» **KUTIPAN BACAAN**
((

Kami sih sayang Prabowo dan Sandiaga. Bahkan ketika ada artikel yang ditulis untuk membela pasangan calon nomor 2 itu, kami pun memuatnya dengan bahagia. Masalahnya, jumlahnya sangat sedikit. Serangan kepada Jokowi pun lebih banyak menyerang personal yang cenderung hoaks. Misalnya soal Jokowi dan PKI, atau ketidakmampuan Jokowi berbahasa Inggris secara lancar. Itu serangan-serangan yang kuno dan mudah diserang balik. Kurang menggigit.
Masalah kedua, ketika kubu Prabowo diminta memaparkan ide, yang ada justru menjelaskan secara menggebu-gebu bahwa saat ini “Indonesia sedang sakit”, “Ekonomi makin sulit”, “Orang miskin nggak bisa masuk hotel”. Plis deh, mbok yang spesifik. Prabowo mau ngapain kalau jadi presiden. Jelaskan secara jernih dan nggak perlu ndakik-ndakik. Audience butuh sesuatu yang sederhana dan dekat dengan mereka.
Banyak politisi yang bilang rakyat sudah cerdas. Tetapi, yang dimaksud itu rakyat yang mana? Kalau yang kelas ekonomi menengah, mereka nyaman-nyaman saja. Lha wong masih bisa rutin nge-gym setelah ngantor. Kelas ekonomi bawah? Mareka jarang terpapar internet secara intensif. Kebanyakan sudah ribet dengan bekerja dan mencicil utang. Durasi berselancar di internet yang sangat sedikit itu perlu dimaksimalkan kubu Prabowo secara efektif.
Soal agama? Sudahlah, itu jualan yang semakin hari semakin basi. Rakyat, ketika dijejali soal agama, makin lama bakal jengah. Bahkan bisa berbahaya ketika terjadi benturan horizontal. Efeknya bisa sangat buruk untuk citra Prabowo.
Pola ini memang sukses di Pilkada DKI. Namun, tidak ada jaminan bakal sukses di Pilpres 2019 karena hingga saat ini, elektabilitas Jokowi masih lebih dari 50 persen. Milenial itu dinamis. Jejalan isu agama bisa mengusik dinamisnya pola pikir mereka. Kalau sudah jengah, meski sebetulnya tak suka, mereka akan beralih ke Jokowi.

))

» **INSTRUKSI SINGKAT A**
Menurut kutipan bacaan, berapa elektabilitas Jokowi hingga saat ini?
» **INSTRUKSI SINGKAT B**
Ulangi dengan persis bagian kutipan bacaan mulai dari "Pola ini memang" sampai dengan "beralih ke Jokowi.".

» **DATA YANG DISEDIAKAN**
((

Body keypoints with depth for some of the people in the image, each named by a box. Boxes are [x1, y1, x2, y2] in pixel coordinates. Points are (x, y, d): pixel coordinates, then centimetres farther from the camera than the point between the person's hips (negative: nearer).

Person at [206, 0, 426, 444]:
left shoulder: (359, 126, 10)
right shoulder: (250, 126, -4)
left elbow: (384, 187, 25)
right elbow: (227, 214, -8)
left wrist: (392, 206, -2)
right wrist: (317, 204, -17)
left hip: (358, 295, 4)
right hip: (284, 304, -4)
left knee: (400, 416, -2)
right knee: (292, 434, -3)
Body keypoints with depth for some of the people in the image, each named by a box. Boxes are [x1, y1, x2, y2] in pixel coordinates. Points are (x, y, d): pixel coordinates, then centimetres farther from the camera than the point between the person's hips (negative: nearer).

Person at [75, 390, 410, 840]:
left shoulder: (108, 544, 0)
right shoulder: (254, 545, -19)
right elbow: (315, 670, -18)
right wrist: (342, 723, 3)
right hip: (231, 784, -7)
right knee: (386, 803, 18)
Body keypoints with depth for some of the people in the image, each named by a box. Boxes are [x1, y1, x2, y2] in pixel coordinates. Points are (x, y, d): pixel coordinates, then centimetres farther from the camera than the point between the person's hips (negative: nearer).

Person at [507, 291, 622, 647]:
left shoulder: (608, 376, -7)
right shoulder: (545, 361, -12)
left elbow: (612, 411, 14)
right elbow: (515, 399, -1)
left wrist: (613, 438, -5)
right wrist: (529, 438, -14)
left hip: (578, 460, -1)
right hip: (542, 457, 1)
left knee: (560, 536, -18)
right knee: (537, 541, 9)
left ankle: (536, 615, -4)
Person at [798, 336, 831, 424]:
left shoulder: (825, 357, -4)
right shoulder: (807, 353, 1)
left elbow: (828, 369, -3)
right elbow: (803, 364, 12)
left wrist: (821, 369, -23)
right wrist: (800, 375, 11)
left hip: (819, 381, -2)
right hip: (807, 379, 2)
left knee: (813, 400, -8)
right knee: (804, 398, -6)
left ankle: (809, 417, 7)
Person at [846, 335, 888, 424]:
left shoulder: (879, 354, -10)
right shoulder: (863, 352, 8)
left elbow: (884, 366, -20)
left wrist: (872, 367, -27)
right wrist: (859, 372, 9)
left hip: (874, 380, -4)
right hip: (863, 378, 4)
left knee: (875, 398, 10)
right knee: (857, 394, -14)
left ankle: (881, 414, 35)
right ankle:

))

» **JAWABAN LATIHAN A**
Masih lebih dari 50 persen.

» **JAWABAN LATIHAN B**
Pola ini memang sukses di Pilkada DKI. Namun, tidak ada jaminan bakal sukses di Pilpres 2019 karena hingga saat ini, elektabilitas Jokowi masih lebih dari 50 persen. Milenial itu dinamis. Jejalan isu agama bisa mengusik dinamisnya pola pikir mereka. Kalau sudah jengah, meski sebetulnya tak suka, mereka akan beralih ke Jokowi.